Erfasste Daten:
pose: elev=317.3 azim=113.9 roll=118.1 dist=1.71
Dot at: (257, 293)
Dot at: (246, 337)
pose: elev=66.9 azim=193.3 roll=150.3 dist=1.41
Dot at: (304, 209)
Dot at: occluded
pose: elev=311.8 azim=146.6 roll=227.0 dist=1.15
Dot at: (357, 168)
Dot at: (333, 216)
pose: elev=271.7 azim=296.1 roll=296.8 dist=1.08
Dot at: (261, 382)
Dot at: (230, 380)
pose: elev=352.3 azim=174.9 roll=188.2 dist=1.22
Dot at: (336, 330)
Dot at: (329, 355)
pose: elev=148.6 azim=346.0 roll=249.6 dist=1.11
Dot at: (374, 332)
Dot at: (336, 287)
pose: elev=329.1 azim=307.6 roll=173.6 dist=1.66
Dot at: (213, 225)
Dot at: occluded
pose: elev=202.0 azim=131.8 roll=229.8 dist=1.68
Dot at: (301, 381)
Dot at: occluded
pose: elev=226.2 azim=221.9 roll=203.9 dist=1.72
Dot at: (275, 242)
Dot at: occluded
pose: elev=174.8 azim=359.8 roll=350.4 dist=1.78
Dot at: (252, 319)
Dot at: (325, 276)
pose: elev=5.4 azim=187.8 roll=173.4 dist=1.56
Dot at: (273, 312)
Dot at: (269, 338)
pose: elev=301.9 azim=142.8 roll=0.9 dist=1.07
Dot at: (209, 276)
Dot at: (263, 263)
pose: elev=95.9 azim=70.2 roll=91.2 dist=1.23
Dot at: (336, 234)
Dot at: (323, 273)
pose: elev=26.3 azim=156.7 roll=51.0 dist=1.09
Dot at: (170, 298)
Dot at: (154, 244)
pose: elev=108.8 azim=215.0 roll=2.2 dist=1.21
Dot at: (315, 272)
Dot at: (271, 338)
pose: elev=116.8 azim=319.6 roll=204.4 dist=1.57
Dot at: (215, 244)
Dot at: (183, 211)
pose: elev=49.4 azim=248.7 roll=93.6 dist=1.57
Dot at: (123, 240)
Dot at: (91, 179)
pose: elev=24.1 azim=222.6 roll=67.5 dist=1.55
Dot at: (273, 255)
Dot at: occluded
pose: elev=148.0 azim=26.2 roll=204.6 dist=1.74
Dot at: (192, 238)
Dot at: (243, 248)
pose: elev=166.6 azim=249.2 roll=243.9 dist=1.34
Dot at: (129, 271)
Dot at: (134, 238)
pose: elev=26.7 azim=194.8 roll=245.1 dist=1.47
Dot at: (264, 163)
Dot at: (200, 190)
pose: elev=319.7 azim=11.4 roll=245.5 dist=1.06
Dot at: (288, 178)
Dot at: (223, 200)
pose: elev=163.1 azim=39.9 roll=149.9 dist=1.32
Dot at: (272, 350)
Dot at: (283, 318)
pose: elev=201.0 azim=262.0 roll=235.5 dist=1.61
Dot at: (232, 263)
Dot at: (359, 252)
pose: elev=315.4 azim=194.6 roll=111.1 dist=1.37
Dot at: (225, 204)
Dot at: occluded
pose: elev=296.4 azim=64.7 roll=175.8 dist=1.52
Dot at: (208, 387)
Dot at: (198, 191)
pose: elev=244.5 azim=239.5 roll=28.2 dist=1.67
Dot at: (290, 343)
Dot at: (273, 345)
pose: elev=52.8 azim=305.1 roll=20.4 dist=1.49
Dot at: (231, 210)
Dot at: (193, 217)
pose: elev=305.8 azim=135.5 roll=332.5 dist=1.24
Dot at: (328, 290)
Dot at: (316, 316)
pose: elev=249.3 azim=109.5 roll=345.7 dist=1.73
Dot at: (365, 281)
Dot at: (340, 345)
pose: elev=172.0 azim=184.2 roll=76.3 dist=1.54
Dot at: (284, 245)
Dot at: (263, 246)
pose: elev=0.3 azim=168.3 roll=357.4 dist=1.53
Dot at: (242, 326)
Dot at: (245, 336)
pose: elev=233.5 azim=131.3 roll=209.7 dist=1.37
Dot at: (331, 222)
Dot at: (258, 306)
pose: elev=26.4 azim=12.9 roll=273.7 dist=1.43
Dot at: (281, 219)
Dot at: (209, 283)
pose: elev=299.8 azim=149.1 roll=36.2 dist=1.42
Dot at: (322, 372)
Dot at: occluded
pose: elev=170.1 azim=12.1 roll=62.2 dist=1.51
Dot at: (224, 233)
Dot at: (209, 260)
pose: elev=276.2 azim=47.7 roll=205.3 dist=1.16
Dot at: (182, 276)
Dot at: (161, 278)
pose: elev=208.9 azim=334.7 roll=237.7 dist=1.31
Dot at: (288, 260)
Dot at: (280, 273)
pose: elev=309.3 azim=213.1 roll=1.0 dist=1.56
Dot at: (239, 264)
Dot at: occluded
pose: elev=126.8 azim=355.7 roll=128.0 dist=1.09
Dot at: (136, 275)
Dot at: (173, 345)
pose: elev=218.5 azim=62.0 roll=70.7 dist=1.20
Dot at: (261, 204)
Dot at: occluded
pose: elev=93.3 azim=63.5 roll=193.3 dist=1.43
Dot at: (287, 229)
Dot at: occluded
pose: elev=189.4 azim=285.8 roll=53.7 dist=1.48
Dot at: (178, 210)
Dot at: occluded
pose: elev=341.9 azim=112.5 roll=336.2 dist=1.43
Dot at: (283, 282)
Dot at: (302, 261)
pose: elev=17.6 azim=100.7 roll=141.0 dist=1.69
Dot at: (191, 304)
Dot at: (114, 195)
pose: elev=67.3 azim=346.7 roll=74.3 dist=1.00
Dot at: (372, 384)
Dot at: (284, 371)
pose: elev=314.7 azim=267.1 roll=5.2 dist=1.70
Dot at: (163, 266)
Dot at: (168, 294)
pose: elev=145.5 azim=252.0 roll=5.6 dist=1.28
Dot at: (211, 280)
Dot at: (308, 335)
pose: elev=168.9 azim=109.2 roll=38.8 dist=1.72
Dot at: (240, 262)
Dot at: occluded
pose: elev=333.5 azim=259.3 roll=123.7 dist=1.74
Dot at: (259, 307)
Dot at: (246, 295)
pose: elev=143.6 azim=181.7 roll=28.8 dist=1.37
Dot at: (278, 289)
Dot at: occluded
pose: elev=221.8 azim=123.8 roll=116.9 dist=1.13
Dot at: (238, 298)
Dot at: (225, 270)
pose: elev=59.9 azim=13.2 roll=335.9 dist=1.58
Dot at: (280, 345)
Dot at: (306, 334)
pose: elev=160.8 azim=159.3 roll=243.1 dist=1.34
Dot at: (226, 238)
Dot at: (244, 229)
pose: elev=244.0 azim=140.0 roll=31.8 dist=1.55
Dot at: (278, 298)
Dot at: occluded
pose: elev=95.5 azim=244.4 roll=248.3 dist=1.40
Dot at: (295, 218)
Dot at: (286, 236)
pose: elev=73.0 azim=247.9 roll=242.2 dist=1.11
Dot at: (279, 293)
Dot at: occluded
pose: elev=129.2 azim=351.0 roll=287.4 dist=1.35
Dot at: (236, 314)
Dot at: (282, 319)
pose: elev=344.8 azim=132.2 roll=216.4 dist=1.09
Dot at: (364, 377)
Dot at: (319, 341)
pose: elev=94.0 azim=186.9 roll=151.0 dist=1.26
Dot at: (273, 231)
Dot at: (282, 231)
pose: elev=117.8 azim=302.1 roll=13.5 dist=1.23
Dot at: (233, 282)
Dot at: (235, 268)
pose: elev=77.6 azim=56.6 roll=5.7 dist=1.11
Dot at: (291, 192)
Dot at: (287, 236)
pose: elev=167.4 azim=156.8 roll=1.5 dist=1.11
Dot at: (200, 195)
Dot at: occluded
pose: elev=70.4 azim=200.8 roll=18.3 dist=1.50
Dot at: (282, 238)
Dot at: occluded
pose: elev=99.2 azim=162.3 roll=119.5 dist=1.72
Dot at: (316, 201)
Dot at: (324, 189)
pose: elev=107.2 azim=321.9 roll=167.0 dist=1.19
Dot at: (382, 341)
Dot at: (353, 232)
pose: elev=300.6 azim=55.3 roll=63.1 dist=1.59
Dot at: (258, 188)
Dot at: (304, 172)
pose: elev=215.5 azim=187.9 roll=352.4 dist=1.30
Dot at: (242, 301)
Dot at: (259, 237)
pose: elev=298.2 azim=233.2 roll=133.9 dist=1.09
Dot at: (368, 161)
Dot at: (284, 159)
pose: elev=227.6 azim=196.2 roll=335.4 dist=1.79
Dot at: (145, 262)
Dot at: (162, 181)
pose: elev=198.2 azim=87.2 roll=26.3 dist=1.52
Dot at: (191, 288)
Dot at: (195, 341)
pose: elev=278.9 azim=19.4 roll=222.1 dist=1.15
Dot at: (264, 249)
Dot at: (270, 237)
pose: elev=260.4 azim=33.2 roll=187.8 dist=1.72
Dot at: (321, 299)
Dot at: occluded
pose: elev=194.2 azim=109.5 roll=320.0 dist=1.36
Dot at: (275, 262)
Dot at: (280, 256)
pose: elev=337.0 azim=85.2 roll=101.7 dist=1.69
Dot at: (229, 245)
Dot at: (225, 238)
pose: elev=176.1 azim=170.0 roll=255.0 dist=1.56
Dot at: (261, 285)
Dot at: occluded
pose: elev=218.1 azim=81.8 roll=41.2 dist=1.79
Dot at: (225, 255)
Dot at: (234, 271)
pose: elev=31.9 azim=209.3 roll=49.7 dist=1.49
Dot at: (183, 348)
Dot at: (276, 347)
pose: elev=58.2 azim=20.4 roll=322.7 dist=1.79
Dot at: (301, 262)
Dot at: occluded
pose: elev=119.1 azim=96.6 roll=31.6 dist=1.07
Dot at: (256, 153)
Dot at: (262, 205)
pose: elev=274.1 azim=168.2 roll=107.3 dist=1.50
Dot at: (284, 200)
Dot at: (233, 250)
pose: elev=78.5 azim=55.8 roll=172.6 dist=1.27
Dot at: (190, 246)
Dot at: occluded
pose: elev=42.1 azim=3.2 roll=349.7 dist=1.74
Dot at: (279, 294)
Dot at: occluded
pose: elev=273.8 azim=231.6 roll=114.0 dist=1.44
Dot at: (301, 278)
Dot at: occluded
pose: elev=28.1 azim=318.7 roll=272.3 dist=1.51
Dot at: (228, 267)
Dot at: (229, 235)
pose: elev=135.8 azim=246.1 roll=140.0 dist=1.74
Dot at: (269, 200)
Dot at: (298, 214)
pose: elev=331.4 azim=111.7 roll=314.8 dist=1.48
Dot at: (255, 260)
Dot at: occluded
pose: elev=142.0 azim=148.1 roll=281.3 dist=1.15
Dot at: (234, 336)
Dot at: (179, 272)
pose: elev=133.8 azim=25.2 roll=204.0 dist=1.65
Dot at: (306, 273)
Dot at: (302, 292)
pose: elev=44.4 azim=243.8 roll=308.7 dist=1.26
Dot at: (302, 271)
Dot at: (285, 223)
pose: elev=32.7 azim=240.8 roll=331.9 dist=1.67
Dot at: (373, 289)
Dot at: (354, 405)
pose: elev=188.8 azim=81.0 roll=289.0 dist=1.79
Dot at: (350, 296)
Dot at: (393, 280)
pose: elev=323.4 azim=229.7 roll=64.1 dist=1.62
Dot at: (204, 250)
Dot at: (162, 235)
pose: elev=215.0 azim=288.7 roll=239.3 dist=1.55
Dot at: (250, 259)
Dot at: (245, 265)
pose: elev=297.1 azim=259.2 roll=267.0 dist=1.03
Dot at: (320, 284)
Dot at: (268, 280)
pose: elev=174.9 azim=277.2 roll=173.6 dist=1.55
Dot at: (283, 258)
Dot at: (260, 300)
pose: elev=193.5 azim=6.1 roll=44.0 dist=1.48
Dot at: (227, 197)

Die Aufgabe:
Ändere den Abschnitt, der mit der Zeile beginnt, die „pose: elev=337.0 azim=85.2“ enthält, und mit der Zeile endet, die „Dot at: (276, 347)“ enthält, indem du darin „dist“ durch „Abstand“ ersetzt. Gib nur diese Zeilen wieder und lass alles Übrige unverändert.

Lösung der Aufgabe:
pose: elev=337.0 azim=85.2 roll=101.7 Abstand=1.69
Dot at: (229, 245)
Dot at: (225, 238)
pose: elev=176.1 azim=170.0 roll=255.0 Abstand=1.56
Dot at: (261, 285)
Dot at: occluded
pose: elev=218.1 azim=81.8 roll=41.2 Abstand=1.79
Dot at: (225, 255)
Dot at: (234, 271)
pose: elev=31.9 azim=209.3 roll=49.7 Abstand=1.49
Dot at: (183, 348)
Dot at: (276, 347)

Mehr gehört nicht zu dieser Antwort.